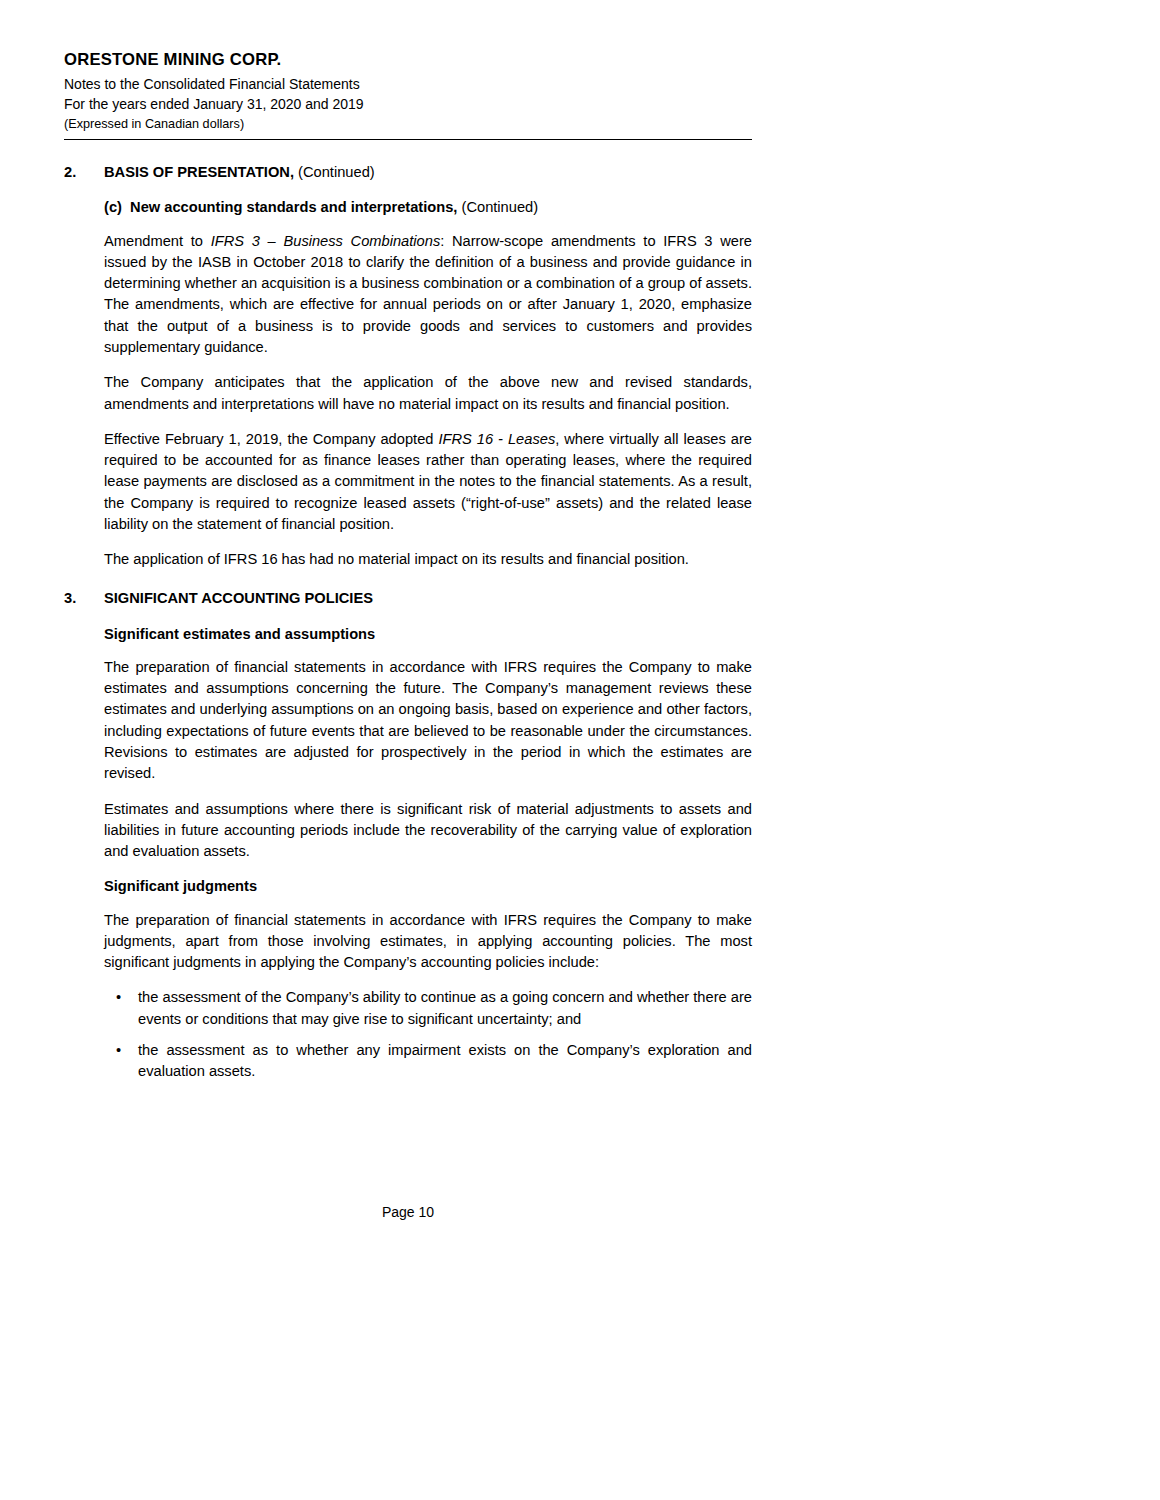ORESTONE MINING CORP.
Notes to the Consolidated Financial Statements
For the years ended January 31, 2020 and 2019
(Expressed in Canadian dollars)
2. BASIS OF PRESENTATION, (Continued)
(c) New accounting standards and interpretations, (Continued)
Amendment to IFRS 3 – Business Combinations: Narrow-scope amendments to IFRS 3 were issued by the IASB in October 2018 to clarify the definition of a business and provide guidance in determining whether an acquisition is a business combination or a combination of a group of assets. The amendments, which are effective for annual periods on or after January 1, 2020, emphasize that the output of a business is to provide goods and services to customers and provides supplementary guidance.
The Company anticipates that the application of the above new and revised standards, amendments and interpretations will have no material impact on its results and financial position.
Effective February 1, 2019, the Company adopted IFRS 16 - Leases, where virtually all leases are required to be accounted for as finance leases rather than operating leases, where the required lease payments are disclosed as a commitment in the notes to the financial statements. As a result, the Company is required to recognize leased assets (“right-of-use” assets) and the related lease liability on the statement of financial position.
The application of IFRS 16 has had no material impact on its results and financial position.
3. SIGNIFICANT ACCOUNTING POLICIES
Significant estimates and assumptions
The preparation of financial statements in accordance with IFRS requires the Company to make estimates and assumptions concerning the future. The Company’s management reviews these estimates and underlying assumptions on an ongoing basis, based on experience and other factors, including expectations of future events that are believed to be reasonable under the circumstances. Revisions to estimates are adjusted for prospectively in the period in which the estimates are revised.
Estimates and assumptions where there is significant risk of material adjustments to assets and liabilities in future accounting periods include the recoverability of the carrying value of exploration and evaluation assets.
Significant judgments
The preparation of financial statements in accordance with IFRS requires the Company to make judgments, apart from those involving estimates, in applying accounting policies. The most significant judgments in applying the Company’s accounting policies include:
the assessment of the Company’s ability to continue as a going concern and whether there are events or conditions that may give rise to significant uncertainty; and
the assessment as to whether any impairment exists on the Company’s exploration and evaluation assets.
Page 10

■ **Task directions**: Once you have found every line in the listing that holds the string "impact", copy each of them.

■ **Response to the task**:
The Company anticipates that the application of the above new and revised standards, amendments and interpretations will have no material impact on its results and financial position.
The application of IFRS 16 has had no material impact on its results and financial position.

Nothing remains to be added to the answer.